Sappemeer 1974-1978
Op een avond gaat de telefoon. Zr. S.* wil morgen graag op de koffie komen. Zij heeft met ons beiden wat te bespreken. Het is dringend! Leo heeft een andere afspraak, maar kan die wat verschuiven. Zr. S. is een oudere weduwe en een zeer trouw gemeente- en zusterkringlid. Zij woont op een kleine bovenwoning en heeft een pensioen van de Spoorwegen. Wij vragen ons af wat er aan de hand is. Haar stem klonk opgewonden, maar niet treurig. Wij veronderstellen dat zr. S. gaat hertrouwen.
De volgende morgen, klokslag tien uur, belt zij aan de achterdeur en duwt mij bij het opendoen een doos gebakjes in de hand. “Voor bij de koffie, ik trakteer.” De Groninger koek die ik juist afgesneden had, kan terug in de trommel.
Terwijl ik in de keuken bezig ben, helpt mijn man haar uit haar mantel en wil haar in de studeerkamer laten. Maar dat is de bedoeling niet! Zr. S. wil in de zitkamer ontvangen worden! De gemeenteleden kennen hun pastorie goed.
Wij zijn beiden brandend nieuwsgierig, maar hebben in de loop der jaren zoveel pastorale wijsheid opgedaan dat we afwachten. Wij houden het erop dat zr. S. de bruid is.
Gezellig pratend geniet onze bezoekster van de koffie met gebak en als het eerste kopje op is, zeg zij: “U zult wel willen weten waarom ik trakteer. U raadt het nooit… Ik heb de honderdduizend gewonnen!”
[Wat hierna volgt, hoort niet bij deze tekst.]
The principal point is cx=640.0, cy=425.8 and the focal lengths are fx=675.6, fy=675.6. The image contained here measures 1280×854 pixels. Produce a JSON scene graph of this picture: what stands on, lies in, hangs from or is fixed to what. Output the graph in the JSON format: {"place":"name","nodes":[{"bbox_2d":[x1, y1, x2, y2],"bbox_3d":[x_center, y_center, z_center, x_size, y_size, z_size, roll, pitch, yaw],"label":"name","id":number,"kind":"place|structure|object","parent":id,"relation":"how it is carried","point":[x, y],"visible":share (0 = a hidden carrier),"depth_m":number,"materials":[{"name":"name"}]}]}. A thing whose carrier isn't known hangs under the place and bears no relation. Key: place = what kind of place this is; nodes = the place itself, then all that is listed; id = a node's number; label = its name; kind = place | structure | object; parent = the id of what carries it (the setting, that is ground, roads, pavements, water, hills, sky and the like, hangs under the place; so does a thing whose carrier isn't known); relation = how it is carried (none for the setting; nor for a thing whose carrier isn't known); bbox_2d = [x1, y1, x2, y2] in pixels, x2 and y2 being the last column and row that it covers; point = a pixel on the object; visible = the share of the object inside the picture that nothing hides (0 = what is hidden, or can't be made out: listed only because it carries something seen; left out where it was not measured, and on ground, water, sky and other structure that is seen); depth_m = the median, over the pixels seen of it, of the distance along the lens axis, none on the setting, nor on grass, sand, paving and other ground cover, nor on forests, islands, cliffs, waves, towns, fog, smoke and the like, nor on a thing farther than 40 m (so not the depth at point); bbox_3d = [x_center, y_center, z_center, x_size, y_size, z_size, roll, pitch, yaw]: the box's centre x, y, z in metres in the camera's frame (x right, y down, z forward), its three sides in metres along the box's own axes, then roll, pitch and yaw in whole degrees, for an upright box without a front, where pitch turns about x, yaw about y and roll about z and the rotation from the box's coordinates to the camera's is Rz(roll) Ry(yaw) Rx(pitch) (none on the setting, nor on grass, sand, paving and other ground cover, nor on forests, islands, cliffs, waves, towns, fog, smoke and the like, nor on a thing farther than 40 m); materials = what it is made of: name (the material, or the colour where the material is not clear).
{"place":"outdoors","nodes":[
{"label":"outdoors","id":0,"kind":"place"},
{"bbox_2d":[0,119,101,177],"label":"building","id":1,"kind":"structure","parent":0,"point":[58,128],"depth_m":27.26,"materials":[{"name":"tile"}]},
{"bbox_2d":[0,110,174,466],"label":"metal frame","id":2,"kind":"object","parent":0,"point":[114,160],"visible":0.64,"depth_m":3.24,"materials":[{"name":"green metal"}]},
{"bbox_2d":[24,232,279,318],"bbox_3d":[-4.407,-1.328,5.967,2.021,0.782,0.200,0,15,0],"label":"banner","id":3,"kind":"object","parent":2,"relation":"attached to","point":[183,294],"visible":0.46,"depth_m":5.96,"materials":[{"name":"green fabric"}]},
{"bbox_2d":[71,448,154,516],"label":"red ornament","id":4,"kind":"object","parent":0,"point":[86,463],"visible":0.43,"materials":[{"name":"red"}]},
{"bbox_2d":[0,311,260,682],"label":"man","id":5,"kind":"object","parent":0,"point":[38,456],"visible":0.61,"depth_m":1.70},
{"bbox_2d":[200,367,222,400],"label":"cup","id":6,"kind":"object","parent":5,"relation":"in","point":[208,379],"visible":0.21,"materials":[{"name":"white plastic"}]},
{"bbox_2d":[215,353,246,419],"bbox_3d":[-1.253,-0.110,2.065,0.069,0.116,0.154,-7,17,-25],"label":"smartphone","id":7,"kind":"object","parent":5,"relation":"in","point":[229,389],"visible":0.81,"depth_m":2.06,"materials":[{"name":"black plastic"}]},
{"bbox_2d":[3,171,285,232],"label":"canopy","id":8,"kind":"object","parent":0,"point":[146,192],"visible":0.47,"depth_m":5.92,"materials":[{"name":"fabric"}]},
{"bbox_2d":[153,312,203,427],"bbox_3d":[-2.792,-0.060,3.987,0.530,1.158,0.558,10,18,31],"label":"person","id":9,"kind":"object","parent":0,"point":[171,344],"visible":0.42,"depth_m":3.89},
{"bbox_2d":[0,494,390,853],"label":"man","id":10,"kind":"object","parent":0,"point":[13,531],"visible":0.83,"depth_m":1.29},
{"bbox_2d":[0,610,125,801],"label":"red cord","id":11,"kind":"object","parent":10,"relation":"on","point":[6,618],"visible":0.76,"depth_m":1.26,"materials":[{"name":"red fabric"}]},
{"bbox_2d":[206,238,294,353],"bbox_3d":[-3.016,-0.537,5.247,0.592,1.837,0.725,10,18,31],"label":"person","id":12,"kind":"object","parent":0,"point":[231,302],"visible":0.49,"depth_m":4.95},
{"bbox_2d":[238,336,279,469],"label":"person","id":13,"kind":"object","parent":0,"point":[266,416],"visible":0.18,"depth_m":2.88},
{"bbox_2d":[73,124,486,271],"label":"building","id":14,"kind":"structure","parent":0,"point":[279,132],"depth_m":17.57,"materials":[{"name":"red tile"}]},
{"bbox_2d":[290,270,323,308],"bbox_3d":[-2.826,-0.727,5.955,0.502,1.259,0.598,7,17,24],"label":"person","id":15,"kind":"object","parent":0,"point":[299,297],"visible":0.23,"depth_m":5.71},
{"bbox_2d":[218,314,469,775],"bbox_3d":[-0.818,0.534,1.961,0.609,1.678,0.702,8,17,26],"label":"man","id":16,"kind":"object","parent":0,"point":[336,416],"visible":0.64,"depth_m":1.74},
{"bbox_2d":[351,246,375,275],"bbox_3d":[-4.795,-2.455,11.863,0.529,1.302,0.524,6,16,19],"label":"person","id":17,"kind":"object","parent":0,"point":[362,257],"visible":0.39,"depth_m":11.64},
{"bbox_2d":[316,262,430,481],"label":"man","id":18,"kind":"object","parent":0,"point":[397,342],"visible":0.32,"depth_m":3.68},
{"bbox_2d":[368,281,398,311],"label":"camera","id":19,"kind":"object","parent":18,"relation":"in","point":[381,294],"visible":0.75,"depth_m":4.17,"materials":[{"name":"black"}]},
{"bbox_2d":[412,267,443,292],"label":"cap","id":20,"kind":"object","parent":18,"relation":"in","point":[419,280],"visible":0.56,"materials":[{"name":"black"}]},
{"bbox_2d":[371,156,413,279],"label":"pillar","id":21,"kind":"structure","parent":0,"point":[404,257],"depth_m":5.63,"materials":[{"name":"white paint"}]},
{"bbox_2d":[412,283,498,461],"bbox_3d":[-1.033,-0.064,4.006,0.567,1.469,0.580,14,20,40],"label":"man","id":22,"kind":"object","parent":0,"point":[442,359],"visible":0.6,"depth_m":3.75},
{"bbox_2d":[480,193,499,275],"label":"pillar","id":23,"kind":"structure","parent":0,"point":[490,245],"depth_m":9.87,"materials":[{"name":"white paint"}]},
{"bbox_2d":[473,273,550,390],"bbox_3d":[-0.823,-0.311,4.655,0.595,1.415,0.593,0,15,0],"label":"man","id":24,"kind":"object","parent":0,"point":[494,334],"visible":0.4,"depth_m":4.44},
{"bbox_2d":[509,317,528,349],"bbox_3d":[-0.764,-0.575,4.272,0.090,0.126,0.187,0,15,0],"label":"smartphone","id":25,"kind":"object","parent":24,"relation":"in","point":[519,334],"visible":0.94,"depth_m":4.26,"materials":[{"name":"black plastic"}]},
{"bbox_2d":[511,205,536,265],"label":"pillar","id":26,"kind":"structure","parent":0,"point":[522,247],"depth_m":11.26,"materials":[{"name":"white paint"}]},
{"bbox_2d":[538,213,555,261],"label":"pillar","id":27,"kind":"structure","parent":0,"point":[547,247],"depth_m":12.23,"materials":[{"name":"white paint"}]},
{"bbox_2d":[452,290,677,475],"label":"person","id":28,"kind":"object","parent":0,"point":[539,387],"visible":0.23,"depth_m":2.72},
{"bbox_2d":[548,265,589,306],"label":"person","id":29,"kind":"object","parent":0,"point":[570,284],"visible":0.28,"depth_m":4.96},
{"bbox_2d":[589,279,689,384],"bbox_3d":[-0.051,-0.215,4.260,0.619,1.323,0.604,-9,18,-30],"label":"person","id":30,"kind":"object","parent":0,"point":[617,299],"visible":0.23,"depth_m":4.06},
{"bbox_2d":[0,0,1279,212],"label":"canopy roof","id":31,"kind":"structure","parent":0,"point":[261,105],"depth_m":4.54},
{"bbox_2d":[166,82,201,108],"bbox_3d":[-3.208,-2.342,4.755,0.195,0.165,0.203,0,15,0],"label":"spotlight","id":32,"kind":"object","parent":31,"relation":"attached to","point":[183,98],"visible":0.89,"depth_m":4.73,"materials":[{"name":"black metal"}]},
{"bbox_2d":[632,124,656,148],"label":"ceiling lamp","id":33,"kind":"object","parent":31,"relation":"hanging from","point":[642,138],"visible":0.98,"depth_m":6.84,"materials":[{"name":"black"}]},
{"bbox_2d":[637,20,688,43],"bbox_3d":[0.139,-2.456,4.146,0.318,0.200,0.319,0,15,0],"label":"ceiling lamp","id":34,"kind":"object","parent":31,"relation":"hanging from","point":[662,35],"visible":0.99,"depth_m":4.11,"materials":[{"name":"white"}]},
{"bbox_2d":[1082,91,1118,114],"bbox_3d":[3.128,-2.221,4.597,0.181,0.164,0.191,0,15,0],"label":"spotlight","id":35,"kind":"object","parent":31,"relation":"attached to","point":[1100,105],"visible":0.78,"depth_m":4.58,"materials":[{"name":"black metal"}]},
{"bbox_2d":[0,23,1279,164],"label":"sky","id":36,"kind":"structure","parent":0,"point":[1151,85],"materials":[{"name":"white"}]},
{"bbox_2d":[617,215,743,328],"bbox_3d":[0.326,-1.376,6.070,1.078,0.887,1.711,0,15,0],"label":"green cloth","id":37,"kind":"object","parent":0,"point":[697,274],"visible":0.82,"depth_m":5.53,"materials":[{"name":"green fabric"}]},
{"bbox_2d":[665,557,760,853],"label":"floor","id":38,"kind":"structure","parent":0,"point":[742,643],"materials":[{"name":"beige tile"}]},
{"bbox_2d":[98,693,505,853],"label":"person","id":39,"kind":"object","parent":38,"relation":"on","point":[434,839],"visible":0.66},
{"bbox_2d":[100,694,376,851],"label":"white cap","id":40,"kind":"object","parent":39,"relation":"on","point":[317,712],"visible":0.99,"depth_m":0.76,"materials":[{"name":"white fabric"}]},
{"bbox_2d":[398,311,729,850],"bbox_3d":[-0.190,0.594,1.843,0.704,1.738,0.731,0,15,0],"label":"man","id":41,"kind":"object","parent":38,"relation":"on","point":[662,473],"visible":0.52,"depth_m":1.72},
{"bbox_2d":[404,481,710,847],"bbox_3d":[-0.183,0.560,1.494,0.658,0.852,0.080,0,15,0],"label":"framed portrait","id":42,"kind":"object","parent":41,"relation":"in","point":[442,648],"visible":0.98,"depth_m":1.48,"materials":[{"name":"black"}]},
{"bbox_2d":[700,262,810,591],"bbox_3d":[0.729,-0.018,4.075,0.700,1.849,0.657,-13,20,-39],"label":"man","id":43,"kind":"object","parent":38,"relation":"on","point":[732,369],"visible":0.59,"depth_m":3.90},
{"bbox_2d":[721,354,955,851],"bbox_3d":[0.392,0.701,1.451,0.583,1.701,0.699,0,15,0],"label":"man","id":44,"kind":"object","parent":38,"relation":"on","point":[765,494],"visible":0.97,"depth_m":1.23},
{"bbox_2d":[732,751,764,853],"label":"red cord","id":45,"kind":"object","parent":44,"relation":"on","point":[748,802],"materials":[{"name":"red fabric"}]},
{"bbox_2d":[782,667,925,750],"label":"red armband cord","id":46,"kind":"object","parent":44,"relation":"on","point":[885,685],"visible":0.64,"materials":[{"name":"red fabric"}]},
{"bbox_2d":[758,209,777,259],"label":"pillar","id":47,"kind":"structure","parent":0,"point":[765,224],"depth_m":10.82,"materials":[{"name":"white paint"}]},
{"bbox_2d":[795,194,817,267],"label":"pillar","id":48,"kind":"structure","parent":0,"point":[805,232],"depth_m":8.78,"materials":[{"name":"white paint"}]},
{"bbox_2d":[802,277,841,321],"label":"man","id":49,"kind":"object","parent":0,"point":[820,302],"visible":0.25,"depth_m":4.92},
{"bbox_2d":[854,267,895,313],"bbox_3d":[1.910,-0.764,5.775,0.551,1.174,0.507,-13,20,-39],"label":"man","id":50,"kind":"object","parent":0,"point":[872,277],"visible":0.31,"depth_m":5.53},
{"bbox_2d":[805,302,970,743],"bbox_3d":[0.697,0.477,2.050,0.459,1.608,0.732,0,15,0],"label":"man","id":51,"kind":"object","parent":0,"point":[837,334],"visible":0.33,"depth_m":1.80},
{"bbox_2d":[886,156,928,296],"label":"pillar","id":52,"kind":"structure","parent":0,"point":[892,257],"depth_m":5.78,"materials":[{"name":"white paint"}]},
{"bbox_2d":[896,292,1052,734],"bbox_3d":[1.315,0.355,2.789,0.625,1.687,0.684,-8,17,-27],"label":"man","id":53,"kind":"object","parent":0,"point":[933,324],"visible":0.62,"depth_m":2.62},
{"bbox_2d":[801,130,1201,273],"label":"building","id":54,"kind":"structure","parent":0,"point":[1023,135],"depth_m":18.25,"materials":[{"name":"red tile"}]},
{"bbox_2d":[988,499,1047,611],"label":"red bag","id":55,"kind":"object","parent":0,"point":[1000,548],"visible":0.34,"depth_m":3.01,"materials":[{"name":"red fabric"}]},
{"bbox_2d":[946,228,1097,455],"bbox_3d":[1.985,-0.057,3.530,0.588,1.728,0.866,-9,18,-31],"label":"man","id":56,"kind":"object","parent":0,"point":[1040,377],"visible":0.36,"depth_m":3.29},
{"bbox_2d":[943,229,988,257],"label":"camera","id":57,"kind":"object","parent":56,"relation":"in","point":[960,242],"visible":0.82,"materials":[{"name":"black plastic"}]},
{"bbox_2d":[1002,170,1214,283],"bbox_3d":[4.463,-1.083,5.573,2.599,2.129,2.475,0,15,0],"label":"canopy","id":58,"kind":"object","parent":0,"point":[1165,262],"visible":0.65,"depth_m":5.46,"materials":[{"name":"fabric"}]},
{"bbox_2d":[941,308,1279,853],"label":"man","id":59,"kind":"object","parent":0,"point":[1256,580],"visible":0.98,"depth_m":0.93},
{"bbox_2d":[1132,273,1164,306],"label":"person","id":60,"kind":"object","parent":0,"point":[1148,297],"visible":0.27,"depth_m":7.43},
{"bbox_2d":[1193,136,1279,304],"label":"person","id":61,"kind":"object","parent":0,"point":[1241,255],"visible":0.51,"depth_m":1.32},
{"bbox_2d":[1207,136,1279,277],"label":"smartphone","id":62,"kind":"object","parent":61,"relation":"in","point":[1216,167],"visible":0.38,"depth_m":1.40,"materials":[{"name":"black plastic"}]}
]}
Wij vergeten verder te drinken. De honderdduizend, zoiets leest men alleen maar in de krant. Hier zit een gewoon gemeentelid dat deze prijs echt gewonnen heeft. Zr. S. tempert onze verwondering wat door op te merken, dat zij maar de helft heeft. Zij speelt namelijk nooit in de loterij, maar deze keer had een kennis haar overgehaald samen één lot te nemen. Zij krijgt dus ƒ 50.000,-. Zoveel heeft zij nog nooit bij elkaar gezien. “Vanmorgen ben ik bij de woninginrichting geweest en heb gezegd dat ik heel mijn huis opnieuw gemeubileerd en gestoffeerd wil hebben. Met de schilder moeten zij maar overleggen over het behang en het verven. Volgende maand koop ik een nieuwe winterjas met muts en bontlaarsjes, want die had ik altijd zo graag willen hebben.” Ze vraagt of ik voor de eerstvolgende zusterkring gebakjes wil bestellen – het gaat de bakker niet aan dat zij trakteert. “Dominee, de gemeente krijgt ook een gift en de rest zet ik op de bank.”
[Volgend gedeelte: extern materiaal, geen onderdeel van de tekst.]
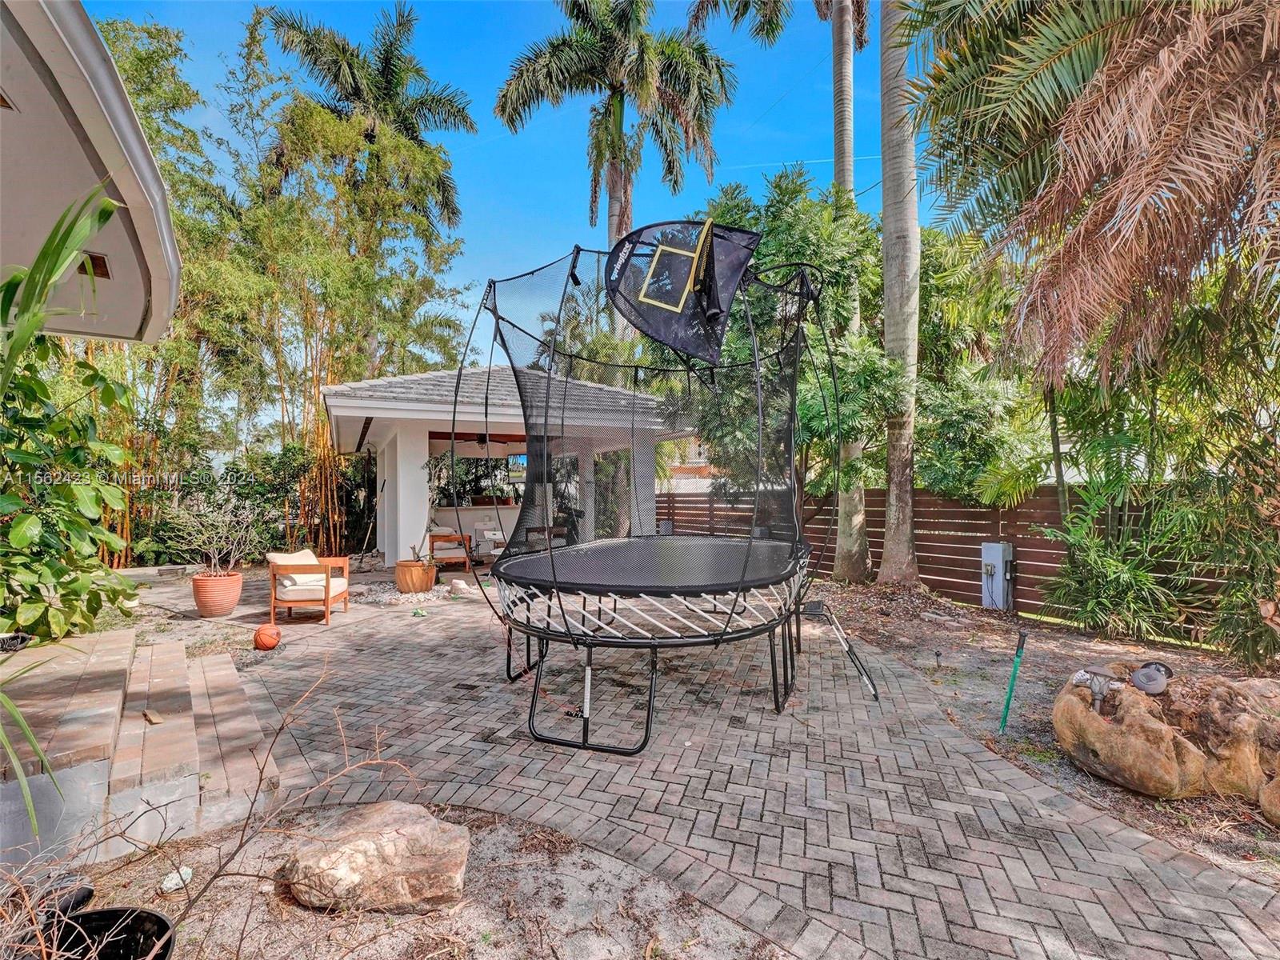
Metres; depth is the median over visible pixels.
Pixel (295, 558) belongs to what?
cushion
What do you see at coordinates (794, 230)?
tree
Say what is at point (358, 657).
brick patio
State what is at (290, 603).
armchair
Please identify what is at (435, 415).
pavilion
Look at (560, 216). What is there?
sky
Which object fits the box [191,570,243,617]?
terracotta pot
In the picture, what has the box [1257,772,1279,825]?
rock
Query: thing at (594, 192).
palm tree
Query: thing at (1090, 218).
palm tree
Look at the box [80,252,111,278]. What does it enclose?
vent
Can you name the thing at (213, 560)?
shrub
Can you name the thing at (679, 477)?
distant building
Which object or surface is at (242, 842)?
bare shrub
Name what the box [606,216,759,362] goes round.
basketball backboard
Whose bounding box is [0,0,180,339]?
house
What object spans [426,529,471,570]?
wooden chair
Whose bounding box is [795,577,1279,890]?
dirt ground
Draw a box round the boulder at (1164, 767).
[1052,661,1279,806]
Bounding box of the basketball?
[252,624,282,650]
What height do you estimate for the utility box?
0.878 m
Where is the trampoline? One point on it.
(743, 571)
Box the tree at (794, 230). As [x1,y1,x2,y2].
[663,167,895,546]
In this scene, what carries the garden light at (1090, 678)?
on the boulder at (1164, 767)
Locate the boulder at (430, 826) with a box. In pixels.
[279,801,471,916]
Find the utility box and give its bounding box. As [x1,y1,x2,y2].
[980,541,1014,609]
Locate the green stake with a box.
[998,630,1027,733]
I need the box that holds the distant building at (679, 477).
[660,437,718,492]
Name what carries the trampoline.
on the brick patio
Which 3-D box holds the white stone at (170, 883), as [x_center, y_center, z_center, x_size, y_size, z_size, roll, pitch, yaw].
[-1.949,1.673,2.338,0.109,0.056,0.125,0,0,-21]
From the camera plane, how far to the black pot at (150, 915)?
1.81 m
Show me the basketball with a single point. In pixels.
(263, 641)
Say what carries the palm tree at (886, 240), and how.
on the dirt ground at (913, 625)
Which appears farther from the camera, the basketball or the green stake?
the basketball
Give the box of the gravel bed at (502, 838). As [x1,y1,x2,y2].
[6,802,791,959]
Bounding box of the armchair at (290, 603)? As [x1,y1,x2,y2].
[267,549,351,624]
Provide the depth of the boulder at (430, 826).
2.17 m
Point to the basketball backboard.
(677, 340)
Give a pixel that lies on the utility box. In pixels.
(1000, 566)
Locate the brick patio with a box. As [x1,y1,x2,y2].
[105,565,1279,959]
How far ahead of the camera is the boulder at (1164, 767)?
2.96 m
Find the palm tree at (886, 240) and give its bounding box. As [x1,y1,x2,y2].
[876,0,920,583]
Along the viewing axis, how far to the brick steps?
3.10 m
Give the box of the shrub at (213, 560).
[163,488,264,578]
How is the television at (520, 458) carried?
attached to the pavilion
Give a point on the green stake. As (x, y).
(1008, 702)
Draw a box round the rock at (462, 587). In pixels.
[448,578,472,596]
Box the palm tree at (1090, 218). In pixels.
[899,0,1279,386]
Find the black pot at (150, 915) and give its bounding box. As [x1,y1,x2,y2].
[26,906,178,959]
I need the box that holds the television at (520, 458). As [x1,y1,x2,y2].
[507,453,527,482]
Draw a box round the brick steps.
[0,625,271,869]
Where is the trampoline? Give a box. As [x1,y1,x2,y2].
[455,236,881,752]
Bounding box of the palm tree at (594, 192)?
[492,0,735,340]
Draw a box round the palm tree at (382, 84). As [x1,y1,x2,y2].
[265,0,475,231]
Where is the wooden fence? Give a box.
[663,484,1250,639]
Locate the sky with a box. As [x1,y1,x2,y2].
[94,0,929,372]
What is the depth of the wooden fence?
7.64 m
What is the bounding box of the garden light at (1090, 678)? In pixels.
[1071,665,1121,710]
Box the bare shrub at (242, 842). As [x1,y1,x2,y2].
[0,653,439,954]
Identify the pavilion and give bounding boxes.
[324,364,693,567]
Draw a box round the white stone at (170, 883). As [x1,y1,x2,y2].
[160,866,193,891]
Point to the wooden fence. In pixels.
(974, 538)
Het mag niet alom bekend worden dat zij als oudere alleenstaande vrouw ineens over zoveel geld beschikt: “Dan krijg ik gebedel aan de deur.” In een dorp kan zoiets toch niet verborgen blijven, zeker niet wanneer er uitgebreid getrakteerd wordt. Iedereen gunt haar deze meevaller. Wij maakten samen een soort begroting op en raadden haar aan deze bijzondere zaak niet te veel rond te bazuinen.
Toen de koffie eindelijk op was en zr. S. vertrok, moest mijn man zijn volgende afspraak afbellen. Wij bedachten beiden dat dit wel het vreemdste pastorale probleem was waar wij ooit mee te maken hadden gehad: een gemeentelid dat de honderdduizend wint!